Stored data
-- -- --

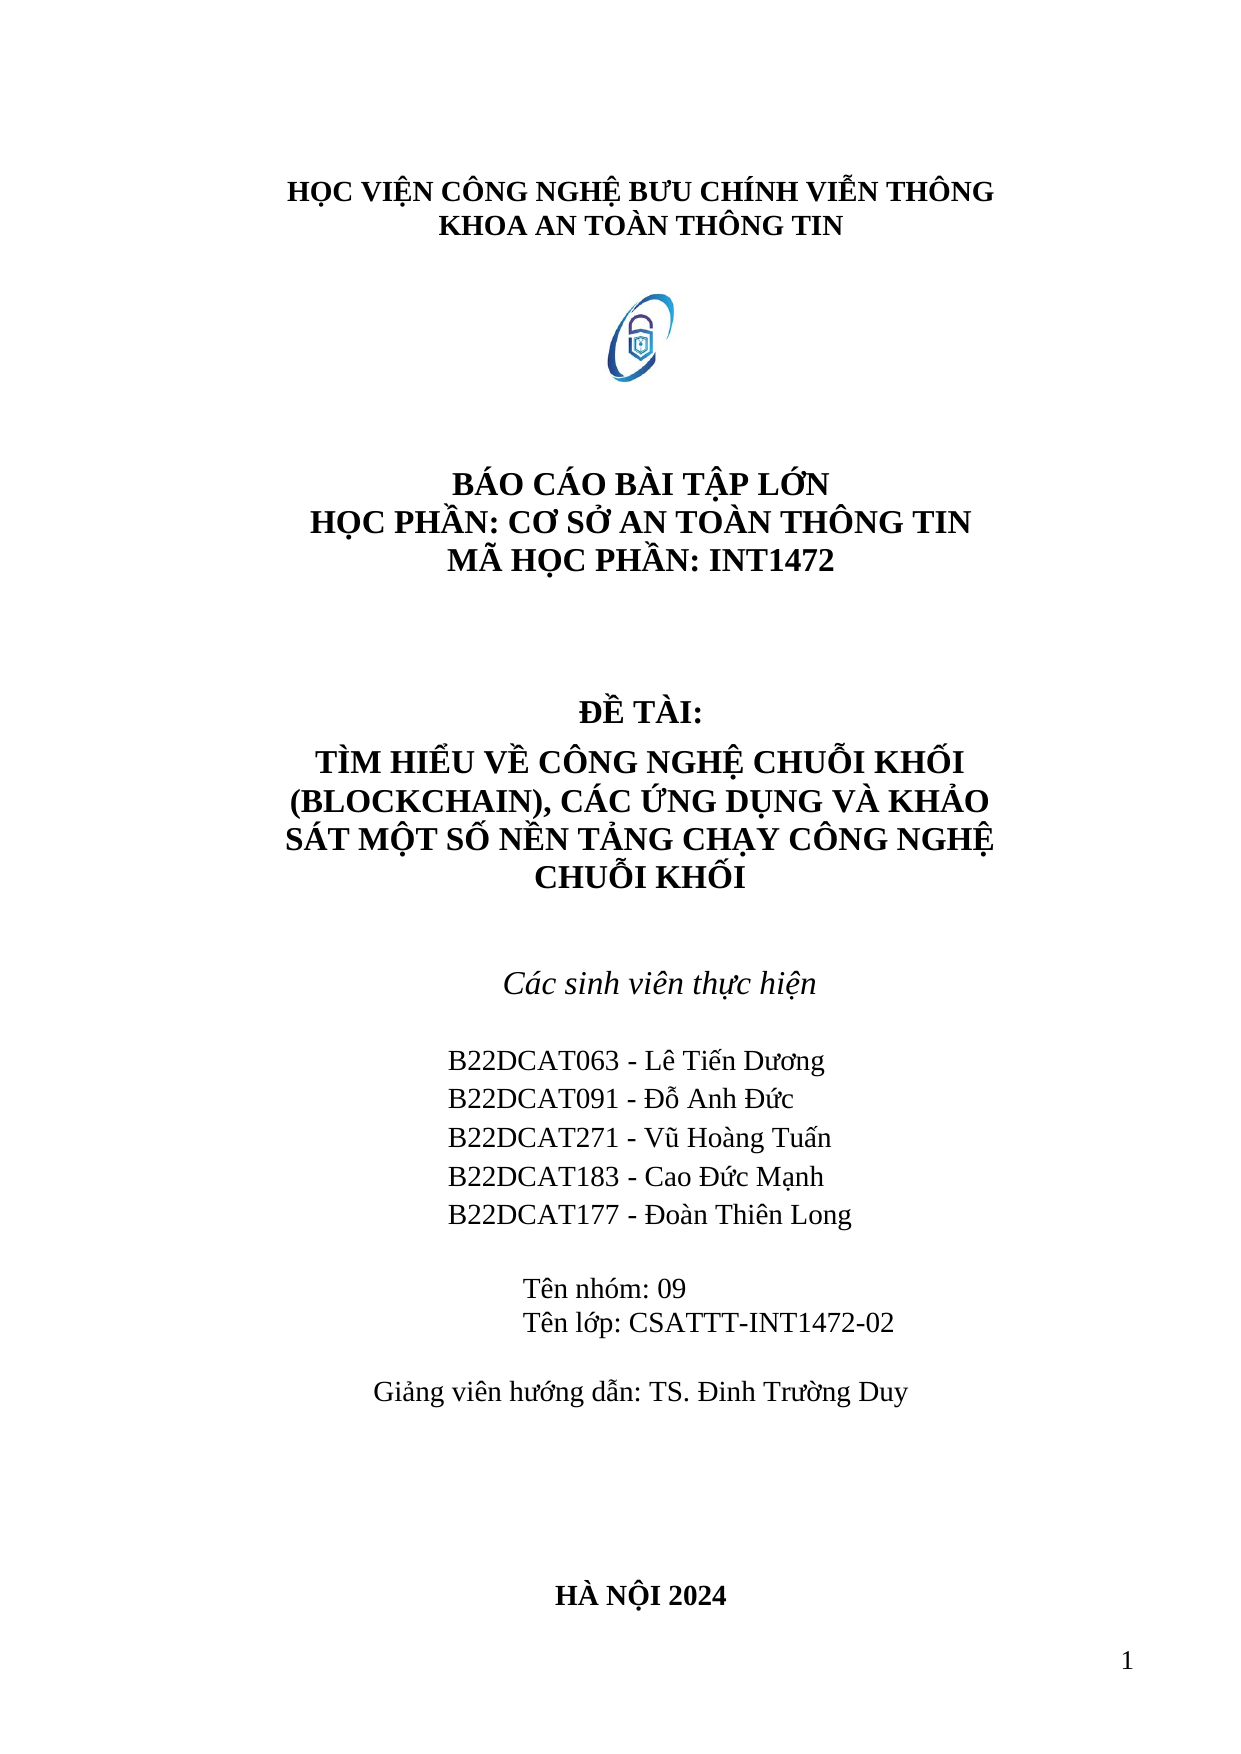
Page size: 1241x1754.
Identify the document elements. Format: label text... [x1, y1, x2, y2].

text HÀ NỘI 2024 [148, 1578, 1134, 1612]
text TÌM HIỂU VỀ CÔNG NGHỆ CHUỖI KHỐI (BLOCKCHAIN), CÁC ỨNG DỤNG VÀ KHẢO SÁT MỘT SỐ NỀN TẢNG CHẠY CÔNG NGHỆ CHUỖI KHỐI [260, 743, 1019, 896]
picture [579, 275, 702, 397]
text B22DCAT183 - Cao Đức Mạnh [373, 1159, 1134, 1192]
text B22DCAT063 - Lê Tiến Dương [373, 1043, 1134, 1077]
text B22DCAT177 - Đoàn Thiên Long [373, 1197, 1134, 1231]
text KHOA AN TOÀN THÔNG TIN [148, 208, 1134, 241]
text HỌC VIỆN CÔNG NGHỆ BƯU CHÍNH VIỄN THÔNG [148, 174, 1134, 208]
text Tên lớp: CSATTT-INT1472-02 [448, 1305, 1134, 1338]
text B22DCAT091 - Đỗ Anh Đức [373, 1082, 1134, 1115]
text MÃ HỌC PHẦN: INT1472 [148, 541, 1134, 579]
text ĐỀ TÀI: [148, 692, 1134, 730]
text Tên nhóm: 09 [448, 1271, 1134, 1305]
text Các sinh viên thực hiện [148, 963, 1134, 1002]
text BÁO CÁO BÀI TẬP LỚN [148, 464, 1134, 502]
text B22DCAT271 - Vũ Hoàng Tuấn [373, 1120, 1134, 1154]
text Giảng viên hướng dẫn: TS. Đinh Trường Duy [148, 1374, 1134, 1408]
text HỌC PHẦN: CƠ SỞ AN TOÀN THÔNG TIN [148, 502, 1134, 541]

-- -- --

§ Problem description
Leave the pictures out and print the records above exactly as they stand.

§ Solution to the exercise
Page size: 1241x1754.
Identify the document elements. Format: label text... [x1, y1, x2, y2].

text HÀ NỘI 2024 [148, 1578, 1134, 1612]
text TÌM HIỂU VỀ CÔNG NGHỆ CHUỖI KHỐI (BLOCKCHAIN), CÁC ỨNG DỤNG VÀ KHẢO SÁT MỘT SỐ NỀN TẢNG CHẠY CÔNG NGHỆ CHUỖI KHỐI [260, 743, 1019, 896]
picture [579, 275, 702, 397]
text B22DCAT183 - Cao Đức Mạnh [373, 1159, 1134, 1192]
text B22DCAT063 - Lê Tiến Dương [373, 1043, 1134, 1077]
text B22DCAT177 - Đoàn Thiên Long [373, 1197, 1134, 1231]
text KHOA AN TOÀN THÔNG TIN [148, 208, 1134, 241]
text HỌC VIỆN CÔNG NGHỆ BƯU CHÍNH VIỄN THÔNG [148, 174, 1134, 208]
text Tên lớp: CSATTT-INT1472-02 [448, 1305, 1134, 1338]
text B22DCAT091 - Đỗ Anh Đức [373, 1082, 1134, 1115]
text MÃ HỌC PHẦN: INT1472 [148, 541, 1134, 579]
text ĐỀ TÀI: [148, 692, 1134, 730]
text Tên nhóm: 09 [448, 1271, 1134, 1305]
text Các sinh viên thực hiện [148, 963, 1134, 1002]
text BÁO CÁO BÀI TẬP LỚN [148, 464, 1134, 502]
text B22DCAT271 - Vũ Hoàng Tuấn [373, 1120, 1134, 1154]
text Giảng viên hướng dẫn: TS. Đinh Trường Duy [148, 1374, 1134, 1408]
text HỌC PHẦN: CƠ SỞ AN TOÀN THÔNG TIN [148, 502, 1134, 541]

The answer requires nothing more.